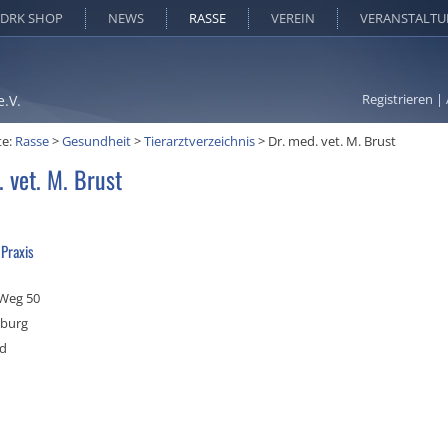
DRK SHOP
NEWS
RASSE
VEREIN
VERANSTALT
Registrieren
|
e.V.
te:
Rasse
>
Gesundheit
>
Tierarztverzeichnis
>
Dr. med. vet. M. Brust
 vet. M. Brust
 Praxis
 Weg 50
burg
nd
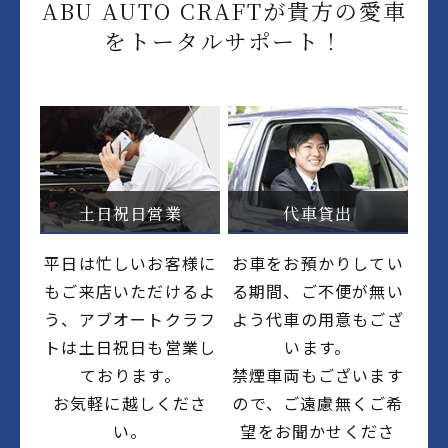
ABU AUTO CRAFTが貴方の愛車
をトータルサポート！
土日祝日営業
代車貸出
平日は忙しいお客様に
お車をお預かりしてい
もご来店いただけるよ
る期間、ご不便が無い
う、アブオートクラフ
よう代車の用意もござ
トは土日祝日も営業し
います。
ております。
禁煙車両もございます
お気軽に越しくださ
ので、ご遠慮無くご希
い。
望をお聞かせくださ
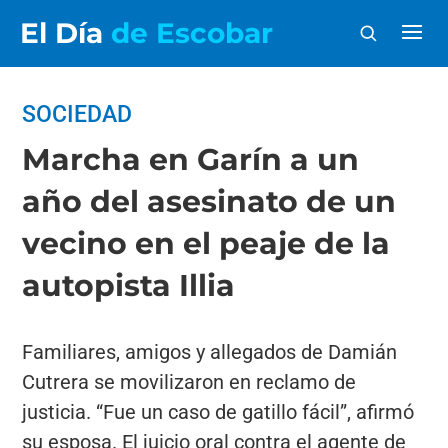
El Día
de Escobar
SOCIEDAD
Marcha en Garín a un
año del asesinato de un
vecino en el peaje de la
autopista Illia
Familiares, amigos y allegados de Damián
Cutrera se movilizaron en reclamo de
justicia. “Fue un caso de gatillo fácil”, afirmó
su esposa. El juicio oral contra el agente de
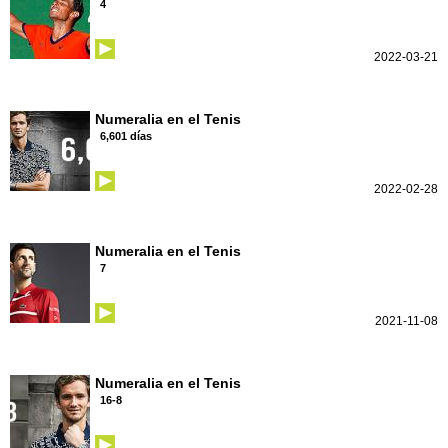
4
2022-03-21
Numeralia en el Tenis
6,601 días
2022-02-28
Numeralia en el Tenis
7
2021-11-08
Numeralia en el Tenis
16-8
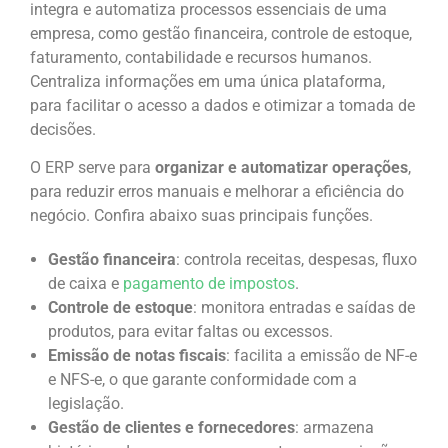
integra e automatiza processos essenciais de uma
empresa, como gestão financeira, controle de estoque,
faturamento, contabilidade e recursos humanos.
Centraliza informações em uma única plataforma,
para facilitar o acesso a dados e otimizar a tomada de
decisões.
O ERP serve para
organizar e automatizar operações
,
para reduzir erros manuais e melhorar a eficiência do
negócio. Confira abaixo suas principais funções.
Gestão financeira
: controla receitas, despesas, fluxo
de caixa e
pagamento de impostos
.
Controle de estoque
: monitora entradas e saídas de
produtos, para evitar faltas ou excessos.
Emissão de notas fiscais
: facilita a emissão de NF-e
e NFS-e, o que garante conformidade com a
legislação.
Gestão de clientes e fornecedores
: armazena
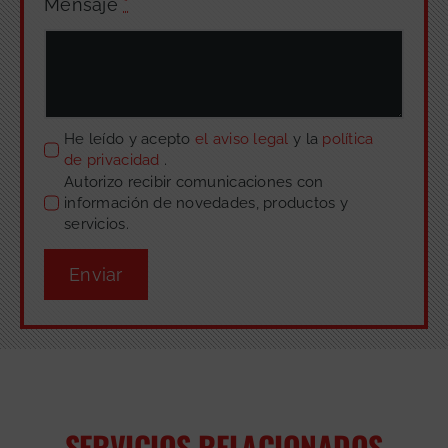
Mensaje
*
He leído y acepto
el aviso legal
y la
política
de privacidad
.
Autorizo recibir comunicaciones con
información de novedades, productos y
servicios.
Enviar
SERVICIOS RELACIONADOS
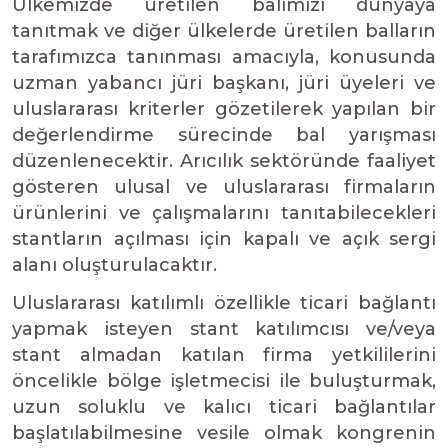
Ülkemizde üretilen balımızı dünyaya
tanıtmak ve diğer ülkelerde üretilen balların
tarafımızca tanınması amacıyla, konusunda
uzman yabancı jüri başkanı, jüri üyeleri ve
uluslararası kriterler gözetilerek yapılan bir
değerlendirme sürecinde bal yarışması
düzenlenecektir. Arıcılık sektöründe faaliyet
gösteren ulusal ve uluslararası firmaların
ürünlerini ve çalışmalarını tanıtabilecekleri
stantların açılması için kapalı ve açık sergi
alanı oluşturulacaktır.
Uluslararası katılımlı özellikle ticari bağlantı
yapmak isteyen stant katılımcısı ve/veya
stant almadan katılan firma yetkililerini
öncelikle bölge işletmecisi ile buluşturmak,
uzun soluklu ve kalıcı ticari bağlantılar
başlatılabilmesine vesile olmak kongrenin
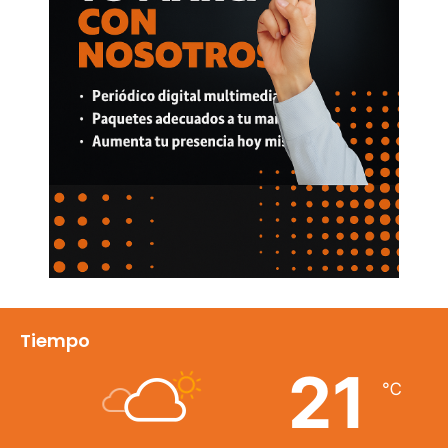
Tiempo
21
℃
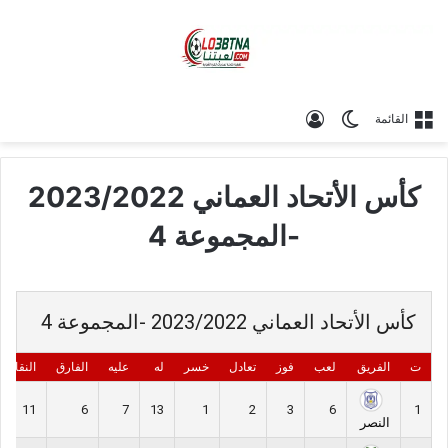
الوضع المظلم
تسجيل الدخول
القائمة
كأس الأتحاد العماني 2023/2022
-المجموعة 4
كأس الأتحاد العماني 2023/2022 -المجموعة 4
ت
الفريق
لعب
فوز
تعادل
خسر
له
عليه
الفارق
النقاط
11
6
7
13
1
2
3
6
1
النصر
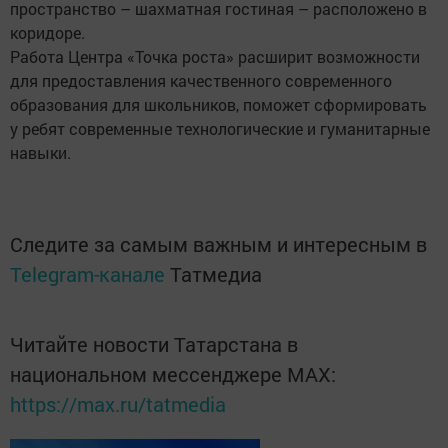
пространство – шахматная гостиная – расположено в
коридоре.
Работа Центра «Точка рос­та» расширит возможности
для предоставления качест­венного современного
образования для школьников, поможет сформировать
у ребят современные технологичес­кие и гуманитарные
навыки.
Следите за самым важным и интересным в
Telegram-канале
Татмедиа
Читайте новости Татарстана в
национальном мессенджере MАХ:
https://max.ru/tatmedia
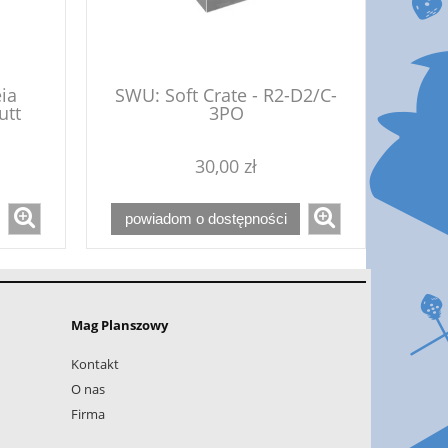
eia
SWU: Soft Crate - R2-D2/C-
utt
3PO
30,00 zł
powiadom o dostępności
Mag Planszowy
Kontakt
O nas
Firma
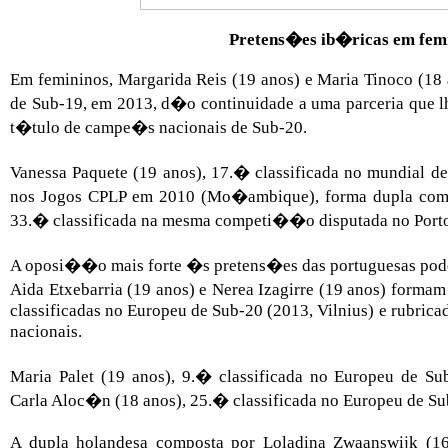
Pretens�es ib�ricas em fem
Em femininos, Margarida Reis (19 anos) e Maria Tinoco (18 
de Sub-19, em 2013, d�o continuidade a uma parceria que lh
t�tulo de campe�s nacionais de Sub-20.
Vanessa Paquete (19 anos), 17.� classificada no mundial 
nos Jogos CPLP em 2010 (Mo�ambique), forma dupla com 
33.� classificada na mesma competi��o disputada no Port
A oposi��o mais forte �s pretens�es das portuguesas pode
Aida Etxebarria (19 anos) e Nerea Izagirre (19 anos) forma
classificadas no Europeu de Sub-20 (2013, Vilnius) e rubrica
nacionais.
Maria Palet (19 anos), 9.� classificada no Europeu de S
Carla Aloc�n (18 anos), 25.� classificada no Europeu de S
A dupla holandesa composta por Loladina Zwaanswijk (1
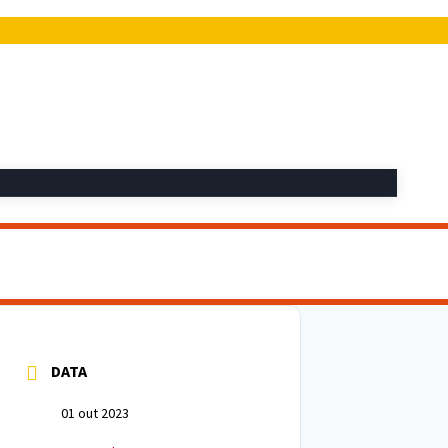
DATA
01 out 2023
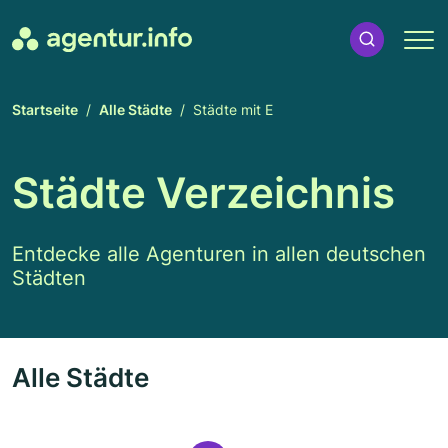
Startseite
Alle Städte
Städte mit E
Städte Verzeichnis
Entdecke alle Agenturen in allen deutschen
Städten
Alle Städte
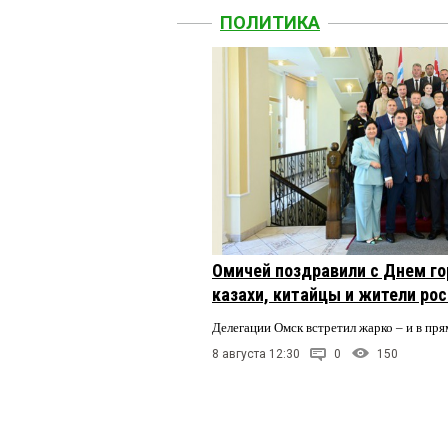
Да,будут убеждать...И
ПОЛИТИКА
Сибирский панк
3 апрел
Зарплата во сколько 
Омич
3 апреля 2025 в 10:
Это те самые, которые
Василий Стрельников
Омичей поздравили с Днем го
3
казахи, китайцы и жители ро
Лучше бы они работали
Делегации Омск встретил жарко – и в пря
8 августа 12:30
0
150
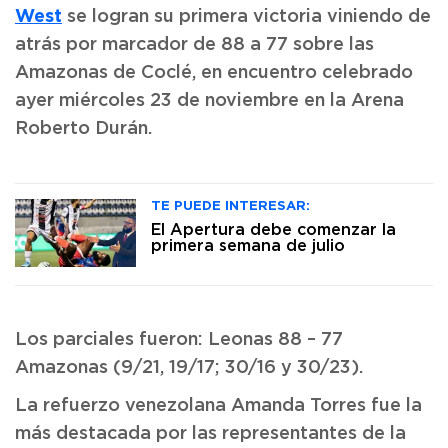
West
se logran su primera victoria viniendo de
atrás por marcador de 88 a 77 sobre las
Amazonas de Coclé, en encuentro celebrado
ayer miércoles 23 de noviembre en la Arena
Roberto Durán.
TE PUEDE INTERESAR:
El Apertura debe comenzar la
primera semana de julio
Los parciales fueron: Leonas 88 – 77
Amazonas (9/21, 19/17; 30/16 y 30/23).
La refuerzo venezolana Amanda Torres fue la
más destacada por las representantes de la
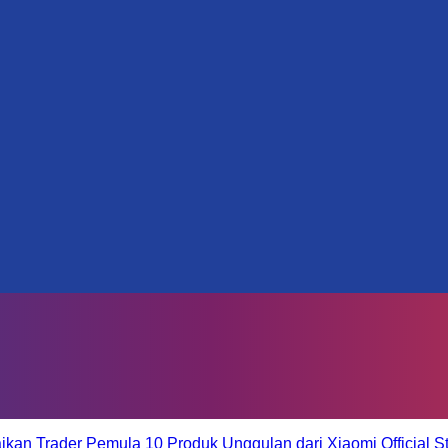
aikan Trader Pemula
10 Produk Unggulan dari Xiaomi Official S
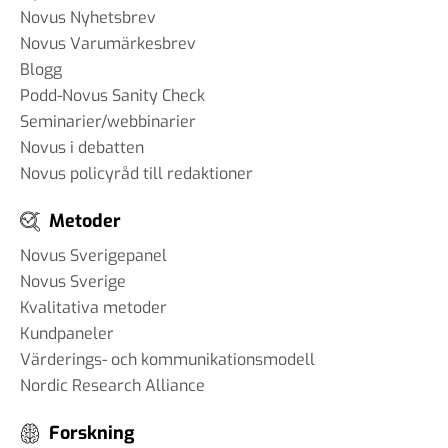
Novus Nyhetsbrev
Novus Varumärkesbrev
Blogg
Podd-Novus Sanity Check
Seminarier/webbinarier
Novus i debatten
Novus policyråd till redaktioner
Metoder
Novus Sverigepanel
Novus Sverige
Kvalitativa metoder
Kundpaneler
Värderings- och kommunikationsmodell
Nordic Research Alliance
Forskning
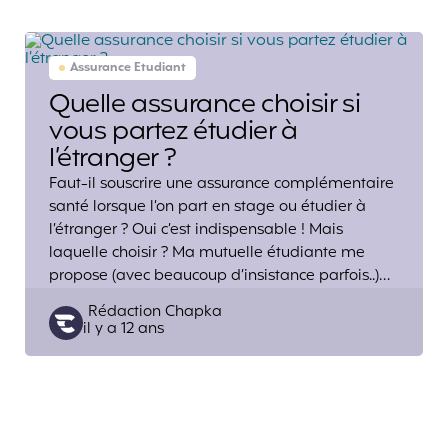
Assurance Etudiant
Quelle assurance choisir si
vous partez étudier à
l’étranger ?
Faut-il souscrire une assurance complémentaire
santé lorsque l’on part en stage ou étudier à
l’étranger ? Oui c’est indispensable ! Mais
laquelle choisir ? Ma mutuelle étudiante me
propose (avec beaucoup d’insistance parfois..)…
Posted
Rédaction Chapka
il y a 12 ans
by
★ ★ ★ ★ ★
■ **About this task**:
Read the data above and count the lines that include "choisir". Answer only with the count.

■ **Exercise result**:
2